Whether it’s because of infection, injury, disease or dry eyes, the person you’re caring for might need help with their eye drops or ointments.
If you’ve never given eye medication, it can seem a little scary. In this video, we’ll review how to give eye medication so you can feel more confident in helping with this task.
Let’s try it!
To get started, you’ll need the eye drops or ointment ordered by their health care professional for the person you’re caring for
Eye drops are a thin liquid medication in a dropper bottle and eye ointment is thicker and oily.
You’ll also need a clean, warm, damp washcloth, some facial tissues, and disposable gloves
As always, start by washing your hands and help the person you’re caring for wash their hands too.

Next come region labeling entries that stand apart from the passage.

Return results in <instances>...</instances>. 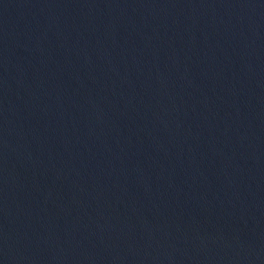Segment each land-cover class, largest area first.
<instances>
[{
    "label": "water",
    "instance_id": "1",
    "mask_svg": "<svg viewBox=\"0 0 264 264\" xmlns=\"http://www.w3.org/2000/svg\"><path fill=\"white\" fill-rule=\"evenodd\" d=\"M0 264H264V0H0Z\"/></svg>",
    "mask_w": 264,
    "mask_h": 264
}]
</instances>
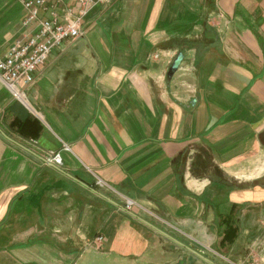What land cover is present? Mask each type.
<instances>
[{
  "label": "crops",
  "instance_id": "obj_1",
  "mask_svg": "<svg viewBox=\"0 0 264 264\" xmlns=\"http://www.w3.org/2000/svg\"><path fill=\"white\" fill-rule=\"evenodd\" d=\"M110 1L25 102L0 80V264H264V0ZM26 15L0 0V57Z\"/></svg>",
  "mask_w": 264,
  "mask_h": 264
},
{
  "label": "built area",
  "instance_id": "obj_2",
  "mask_svg": "<svg viewBox=\"0 0 264 264\" xmlns=\"http://www.w3.org/2000/svg\"><path fill=\"white\" fill-rule=\"evenodd\" d=\"M110 0H22L27 12L24 26L36 21V29L23 38L16 39L6 53L0 57V80L10 93L20 101L25 102L22 86L30 85L34 78L33 72L45 64L52 49L61 42H73L83 36L88 12L94 7L101 9ZM45 16L39 17L40 12ZM45 161L56 166L62 164L60 152L48 150ZM126 203V208L130 207ZM99 243L102 236H96ZM99 247V245H97Z\"/></svg>",
  "mask_w": 264,
  "mask_h": 264
},
{
  "label": "water",
  "instance_id": "obj_3",
  "mask_svg": "<svg viewBox=\"0 0 264 264\" xmlns=\"http://www.w3.org/2000/svg\"><path fill=\"white\" fill-rule=\"evenodd\" d=\"M183 54L181 51H179V53H177L175 55V57L173 58L174 60L172 61V63L169 65V67L167 68L165 74H166V81L169 82L170 79L172 78V76L174 75V72L178 69L180 62L182 61ZM146 222V221H145ZM147 224H149L148 222H146ZM151 225V224H150ZM159 230V229H158ZM159 232L165 236L166 238H168L169 240L171 239L172 241H174V243H176L178 246H181L183 248H186L188 251L192 252L193 254H195L198 257H204L203 254L201 252H198L197 250H195L194 248H192V246L189 245H184L182 242H180L178 239L174 238L171 235H168L166 232L159 230Z\"/></svg>",
  "mask_w": 264,
  "mask_h": 264
},
{
  "label": "trees",
  "instance_id": "obj_4",
  "mask_svg": "<svg viewBox=\"0 0 264 264\" xmlns=\"http://www.w3.org/2000/svg\"><path fill=\"white\" fill-rule=\"evenodd\" d=\"M220 221H222V223L225 224L221 244L224 243L230 244L237 237L236 234L238 227L237 225L236 226H233L232 224L228 225L229 223L234 222L232 221L231 213L229 214V216H224Z\"/></svg>",
  "mask_w": 264,
  "mask_h": 264
}]
</instances>
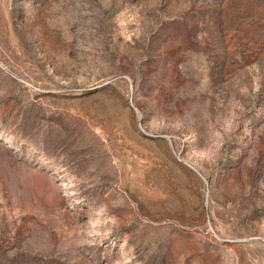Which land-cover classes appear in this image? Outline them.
I'll return each instance as SVG.
<instances>
[{"label":"rangeland","instance_id":"rangeland-1","mask_svg":"<svg viewBox=\"0 0 264 264\" xmlns=\"http://www.w3.org/2000/svg\"><path fill=\"white\" fill-rule=\"evenodd\" d=\"M0 264H264V0H0Z\"/></svg>","mask_w":264,"mask_h":264}]
</instances>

It’s a good idea to wear gloves if you’re going to be coming in contact with blood or bodily fluids like eye drainage.
Using the warm damp cloth, clean their eye area, working from the inner corner to the outer corner of their eye.

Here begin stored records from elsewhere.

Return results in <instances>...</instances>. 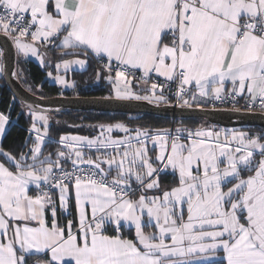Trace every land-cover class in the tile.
I'll return each mask as SVG.
<instances>
[{
    "label": "snow or ice",
    "instance_id": "obj_1",
    "mask_svg": "<svg viewBox=\"0 0 264 264\" xmlns=\"http://www.w3.org/2000/svg\"><path fill=\"white\" fill-rule=\"evenodd\" d=\"M0 34L41 63L40 46L74 57L57 70L83 68L81 55L106 61L117 100L170 104L165 90L175 84L181 108L239 96L264 111V0H0ZM28 108L32 144L0 148V264L49 254L44 264H264V132L117 121L99 124L95 138L61 136L45 153L50 116ZM9 120L0 112V135ZM156 162L172 170V186L161 188ZM153 189L160 194L148 196ZM58 210L73 218L62 225Z\"/></svg>",
    "mask_w": 264,
    "mask_h": 264
},
{
    "label": "trees",
    "instance_id": "obj_2",
    "mask_svg": "<svg viewBox=\"0 0 264 264\" xmlns=\"http://www.w3.org/2000/svg\"><path fill=\"white\" fill-rule=\"evenodd\" d=\"M41 53L44 55V63L38 59H24L22 56L17 57V74L21 84L34 94L42 97H51L56 95L72 96H110L112 86L105 79L107 71L102 70L103 63L94 55L85 56L88 65L84 70L67 71L68 78L75 85L70 90H63L62 87L51 82L48 73L57 75L59 72L56 64L61 59H71L72 55L61 56V50L53 45L41 46ZM0 55L2 50L0 49ZM84 56V55H82ZM99 72V78L97 74ZM0 87V111L10 116L12 119L8 129L3 137L1 146L12 154L26 151L27 145H31L33 140L29 132L31 127V117L27 111L29 109L20 102L11 90L8 88L4 76L1 78ZM170 100V99H169ZM11 106V107H10ZM51 117L49 124V139L45 141L44 151L52 152L60 146L57 141L61 136H86L94 138L100 134L99 124L124 122L130 128L142 127L150 130L174 129L183 124L190 129L204 127L205 124L214 125L206 118H169L152 114H128L122 112H98V111H81L67 110L58 113L48 114ZM217 127H222L214 125ZM235 130L247 131L255 134L264 132V128L258 126L236 127ZM114 137L124 136L122 131L114 130ZM150 149V148H149ZM89 155L95 159L99 153L88 150ZM151 152H157L156 147ZM0 159L4 161L3 157ZM70 162L66 165L68 166ZM161 188H168L176 182V177L172 172L162 171L158 174ZM134 185H138L137 183ZM139 186V185H138ZM141 190V189H140ZM140 190L138 192H140ZM138 192L134 194H138ZM132 194V196L134 195ZM124 228V235L125 233ZM133 237V234H131ZM28 258V261H32Z\"/></svg>",
    "mask_w": 264,
    "mask_h": 264
},
{
    "label": "water",
    "instance_id": "obj_3",
    "mask_svg": "<svg viewBox=\"0 0 264 264\" xmlns=\"http://www.w3.org/2000/svg\"><path fill=\"white\" fill-rule=\"evenodd\" d=\"M0 49L4 62V78L14 96L27 108L29 105L43 109L48 114L67 110L122 112L128 114H152L173 119L206 118L210 123L222 127L236 128L258 126L264 128V113L231 109H188L172 104H154L148 101L117 100L110 96L56 95L42 97L25 88L18 77L16 64L18 52L12 41L0 34ZM29 109V108H28ZM4 151H7L0 146ZM54 152V151H52ZM4 159V158H3Z\"/></svg>",
    "mask_w": 264,
    "mask_h": 264
},
{
    "label": "crops",
    "instance_id": "obj_4",
    "mask_svg": "<svg viewBox=\"0 0 264 264\" xmlns=\"http://www.w3.org/2000/svg\"><path fill=\"white\" fill-rule=\"evenodd\" d=\"M40 52H41V46H40ZM22 56L24 59H30V58H32V59H39L38 57H33V56H31V55H29V56H27V57H25V56H23L22 54H18V56ZM74 58V57H73ZM72 59V58H71ZM99 59V58H98ZM100 60V59H99ZM101 61V60H100ZM106 61H104V63H105ZM0 64H3V66H4V62H3V57H2V55H0ZM68 71H70V70H68ZM108 74V73H107ZM113 75H114V72L112 73ZM141 75V73L139 72V71H137L136 72V76L137 77H139ZM2 76H4V72L3 73H0V87H1V78H2ZM107 76V75H106ZM152 79L153 80H156L157 78H156V76H155V74H153V77H152ZM107 80V79H106ZM158 80H163V78H159ZM107 82L108 83H110L108 80H107ZM150 83H151V81H150ZM158 83V82H157ZM111 84V83H110ZM111 86H112V84H111ZM229 87H230V85H229ZM112 90H113V86H112ZM136 90L137 91H139V88H136ZM141 94H144L143 92H141ZM1 112V111H0ZM10 122V121H9ZM8 126H9V123L6 125V131H7V129H8ZM6 131H5V133H6ZM247 132V131H246ZM5 133L4 134H2V135H0V146H1V144H2V140H3V137H4V135H5ZM112 135V134H111ZM113 136V135H112ZM114 137V136H113ZM120 137H123V136H120ZM120 137H114V138H120ZM50 137H49V135H48V137H46V139H45V141L46 140H48ZM95 138V137H94ZM150 144L148 143V150H149V155L150 156H152L153 158H155V156L157 155V152H154V153H152V152H150ZM87 147H85L84 149H83V151L85 152V154H86V156L87 155H89V152L87 151ZM88 150H90V149H88ZM91 151L92 152H96V150L95 149H91ZM103 151V150H102ZM107 151V153L108 154H112V149H108V150H106ZM0 162H3L1 159H0ZM161 165L159 164V162H156V163H154V167H157V168H159L161 171L160 172H162V171H168V172H172V170L171 169H164L163 168V166L162 167H160ZM104 167L107 169V165H104ZM115 173H114V170H113V173H112V175H114ZM154 178H156V177H154ZM159 179V178H158ZM159 183H160V181H159ZM134 184H136V181L133 179V181H132V183H131V185H134ZM162 189H166V188H162ZM141 191V190H140ZM160 193L157 191V190H155V189H153V190H149L148 192H147V195L148 196H152V195H159ZM140 195V192H138V194H134L133 195V198H136V197H138ZM73 203H74V201H73ZM72 211H73V215H75V209L73 208L72 209ZM57 218H58V221H59V223H61L62 225L64 224V223H66V220H68V219H72L73 218V216H69V215H67V213H61L59 210H58V214H57ZM154 229L153 228H151V227H147V228H145V231H153ZM125 236H127V237H129V238H132V236H131V234H133V236L135 235V229H134V226H131V225H126L125 226ZM50 255V254H49ZM49 255H32V256H30L29 258H32L33 260L32 261H28V264H44V262L49 258Z\"/></svg>",
    "mask_w": 264,
    "mask_h": 264
},
{
    "label": "built area",
    "instance_id": "obj_5",
    "mask_svg": "<svg viewBox=\"0 0 264 264\" xmlns=\"http://www.w3.org/2000/svg\"><path fill=\"white\" fill-rule=\"evenodd\" d=\"M101 62L103 63L104 61H101ZM156 82L164 83V79L163 80H157L156 79ZM175 90H176V86H175V84H173L171 86V90H168V89L165 90V94L168 95V97L170 99V104L177 106L176 101H175V97L173 95ZM193 91H194V89H193ZM205 108H208V109H231V110H237L238 109L241 111L264 113V111H261L258 107L253 109L252 111H249L247 109V106H246V98H241L239 96H237L235 98V103H233L232 98H226L224 102H219V101L216 102L215 108H213L211 106V104L206 105ZM66 167L70 170L71 164H69ZM109 179H111V175L109 176ZM139 190H140V187L138 185H131V195L138 192Z\"/></svg>",
    "mask_w": 264,
    "mask_h": 264
},
{
    "label": "rangeland",
    "instance_id": "obj_6",
    "mask_svg": "<svg viewBox=\"0 0 264 264\" xmlns=\"http://www.w3.org/2000/svg\"><path fill=\"white\" fill-rule=\"evenodd\" d=\"M20 56H21V55H20ZM80 58H81V59H86V60H87V58H86L85 56H82V55L80 56ZM38 60L40 61V59H38ZM40 62H41V61H40ZM87 65H88V61H87V63L85 64V66H84L83 68H81V67L78 66V65H73V66H71V67H70L69 69H67V70L63 69V67L61 66V68L58 70L59 73H58L57 75L65 76V78H66L67 81H68V84H67V85H61L60 83H58V82L54 79V77H55L56 75H52L51 77L48 75V78L50 79L51 82H55V83L59 84V85L62 87L63 90H70V89H72V88L74 87L75 83H74L71 79L68 78L67 71H68V70H70V71H73V70H84V69H86ZM140 94H141V93H140ZM110 97H114L113 90H112V92H111V94H110ZM27 112H28V114H29V111H27ZM9 121H10V122H9V125H10L12 119H10ZM50 121H51V117H50V120H49V124L51 123ZM128 127H129V126H128ZM204 127H214L216 130H235L234 128H228V127H217V126L209 125V124H205ZM114 130H116V129H114ZM114 130H113V131H114ZM116 131H120V130H116ZM148 143L150 144V152H151V149H153L154 147H156V149H157V154H158V152H159V146L153 144L151 141H149ZM147 147H148V145H147ZM159 164H160V163H159ZM160 165H161L160 167H162V164H160Z\"/></svg>",
    "mask_w": 264,
    "mask_h": 264
}]
</instances>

If you’re cleaning both eyes, use a fresh part of the cloth for each eye to prevent spreading any infection or bacteria from one eye to the other.

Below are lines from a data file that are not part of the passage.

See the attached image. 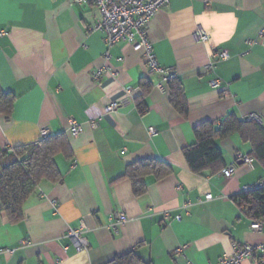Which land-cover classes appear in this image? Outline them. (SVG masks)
<instances>
[{
  "label": "crops",
  "instance_id": "1",
  "mask_svg": "<svg viewBox=\"0 0 264 264\" xmlns=\"http://www.w3.org/2000/svg\"><path fill=\"white\" fill-rule=\"evenodd\" d=\"M99 18L91 3L0 0V90L14 97L11 115L0 112V155L39 141L41 129L63 135L67 148L55 155L60 181L38 185L20 222L0 211V249L7 250L0 264H106L132 250L150 264H217L233 243L264 242V228L252 230L253 220L234 200L264 178L256 159L253 168L237 159L250 144L237 134L216 139L222 168L236 164L230 177L194 173L183 156L203 122L256 115L264 129V0H170L150 19L146 38L158 64L175 72L186 117L172 107L143 49L126 40L107 46L101 32L89 30ZM198 29L206 42L195 37ZM99 69L106 70L95 81ZM142 81L151 88L140 112ZM112 102L117 108L105 111ZM72 119L82 127L77 137L68 133ZM148 158L168 163L172 173L146 177V192L135 196L121 177L129 164ZM117 217L126 222L113 230ZM81 222L87 249L77 252L67 231Z\"/></svg>",
  "mask_w": 264,
  "mask_h": 264
},
{
  "label": "trees",
  "instance_id": "2",
  "mask_svg": "<svg viewBox=\"0 0 264 264\" xmlns=\"http://www.w3.org/2000/svg\"><path fill=\"white\" fill-rule=\"evenodd\" d=\"M170 103L182 116L188 114L187 101L177 78L168 79ZM142 95L137 99V108L145 110L144 98L151 88L148 81L141 82ZM14 97L0 90V112L9 117ZM194 144L183 149V156L189 169L197 174L204 171L219 172L223 167L221 150L215 144L217 138L237 134L243 143L250 144L249 156L256 159L264 168V129L261 124L249 118L238 119L234 114L227 115L218 125L203 122L193 129ZM66 139L63 135L48 136L45 139L13 148L6 156L0 170V211L6 214L11 223L23 218L24 205L43 182L58 183L61 179L55 155L66 152ZM172 173L171 166L157 158L137 160L129 164L121 178H127L135 196L146 192L145 179L148 176L161 180ZM235 202L252 220H264V190L252 188L235 197ZM106 264H150L136 250L117 255Z\"/></svg>",
  "mask_w": 264,
  "mask_h": 264
},
{
  "label": "built area",
  "instance_id": "3",
  "mask_svg": "<svg viewBox=\"0 0 264 264\" xmlns=\"http://www.w3.org/2000/svg\"><path fill=\"white\" fill-rule=\"evenodd\" d=\"M79 5L91 3L98 8L100 18L90 27V31H99L104 37L103 40L107 46H111L119 41H128L133 44L135 50L143 49L146 58V64L150 71L161 75L166 82L168 79L176 77L174 71L168 68L161 67L155 57L152 44L147 40L145 30L150 19L170 0H73ZM264 35V25L260 31L259 36ZM195 37L201 41L206 42L209 36L202 29H198L195 33ZM249 44H253L254 41H248ZM220 59H227L228 54L226 52H219ZM104 57L109 58V54L105 53ZM212 67L211 63L208 66ZM106 69L97 70L93 78L95 81H100L103 72ZM211 88L220 87L218 79H214L210 82ZM159 89L163 90V85H158ZM117 108V103L112 102L106 108L105 111H112ZM251 120L259 121L256 115H250L248 117ZM82 132L80 123L74 119L70 121L68 133L71 137H77ZM156 130L153 127L149 128V134H155ZM49 136L47 129H41L40 138L45 139ZM240 161L247 164L250 168L254 166V158L249 155H239L237 157ZM236 164L232 163L222 168L219 173L222 176L230 177L234 173ZM252 188H259L264 190V178L253 187H244L243 192H247ZM212 199V195H206L205 200ZM53 206L55 202L52 203ZM126 219L124 217H117L115 224L111 227L116 230L117 225H124ZM250 228L254 231H262L264 228V220H253L250 224ZM84 223L81 222L80 228L69 229L67 231V238L72 242L74 249L77 252L87 249V242L83 237ZM6 249H0V255L6 252ZM176 253H180L181 249L175 250ZM257 259V264H264V242L253 245L245 243L242 245L232 244L231 252L224 254L217 262V264H243L246 260L251 258ZM55 264H59L56 261Z\"/></svg>",
  "mask_w": 264,
  "mask_h": 264
}]
</instances>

Roll the eye drop bottle between your hands to mix the solution to avoid bubbles you could get if you shake the bottle
It’s easiest to put the drops in if the person you’re caring for is laying down, so have them lay in bed or on a couch.
Hold the dropper bottle with the hand you write with and with your other hand pull down gently on their lower eyelid or have them hold it if they can. This will create a small pocket between their eye and their lower lid.
Squeeze the bottle gently to release the prescribed number of drops into the pocket, making sure that you don’t touch their eye with the bottle. Count to 5 and then let go of their lower eyelid.
After they blink a few times, you can use the facial tissue to wipe up any excess drops or tears from their face.
If they use multiple eye drop medications, wait at least 5 minutes between medications or follow the pharmacist or manufacturer’s directions.
For eye ointment start by cleansing their eye the same way as before and pulling down their lower lid.
Next, squeeze a small ribbon of ointment along their lower lid from the inner corner of their eye to the outer corner of their eye.
Have the person you’re caring for close their eyes for about 30 seconds to give the medication time to dissolve. It’s normal for them to have blurry vision for a little while until the ointment is fully dissolved and spread out.
Use the tissue to wipe any tears or excess ointment from their face.
Reseal the medication and remove your gloves. You both can finish up by washing your hands.
Helping someone with eye medication can be overwhelming at first, but with some practice following these steps, you’ll be feeling more comfortable in no time.